The crunch from the vanilla flavoured biscuits contrasts wonderfully with the rich decadent clotted cream fudge. The reason I love this fudge recipe is because it tastes almost exactly like handmade fudge from a traditional sweetshop, but better because it’ll be made in your own kitchen!
(Makes approx. 40 pieces)
275g caster sugar
1 x 227g tub Cornish clotted cream
100g golden syrup
1/2 teaspoon vanilla extract (optional)
200g custard creams, chopped
- Line a 8 x 8 inch (20 x 20cm) square tin with parchment paper and set aside.
Place all the ingredients (except the custard creams) in a large saucepan. Heat gently and stir until all the sugar has dissolved.

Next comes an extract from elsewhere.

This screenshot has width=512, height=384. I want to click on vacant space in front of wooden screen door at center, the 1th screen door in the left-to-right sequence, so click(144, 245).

- Turn the heat up and the bring the mixture up to the boil – occasionally stir the fudge to stop it catching. Allow to boil for 3-5 minutes until it’s turned a light golden colour. Then take straight off the heat – you can check the fudge is ready by using a sugar thermometer. If it has reached 116°C / 240°F then it’s ready. But if you don’t have a thermometer you can drop a small amount of the mixture into a glass of cold water and if a soft ball forms, then the fudge is ready to take off the heat.
- Using a wooden spoon, continuously beat the fudge for 5-10 minutes until it is really thick and matte. Now fold in 3/4 of the chopped biscuits. Spread the fudge into the tin you prepared and lined earlier and decorate the top with the remaining chopped biscuits – press into the top to make sure they stick.
- Place the fudge in the fridge for at least 4 hours or overnight until set. Once set, cut the fudge into pieces – this recipe makes approx. 40 pieces of fudge.
- Fudge will keep in an airtight container at room temperature or in the fridge for up to 3 days.
- Though the recipe only requires five ingredients, the vanilla extract is optional. I love the flavour it adds, but it can be omitted.
- This recipe makes roughly 40 pieces of fudge, it might make more or less depending on how big or small you cut your squares of fudge.
- The fudge is best left overnight to set for it to firm up enough.
- This fudge will keep stored in an airtight container at room temperature for up to 3 days, please note that the biscuit on top will soften and loses it crunchiness a little the longer you keep it – however the biscuit takes on a softer more cake-like consistency, which is still very enjoyable nonetheless.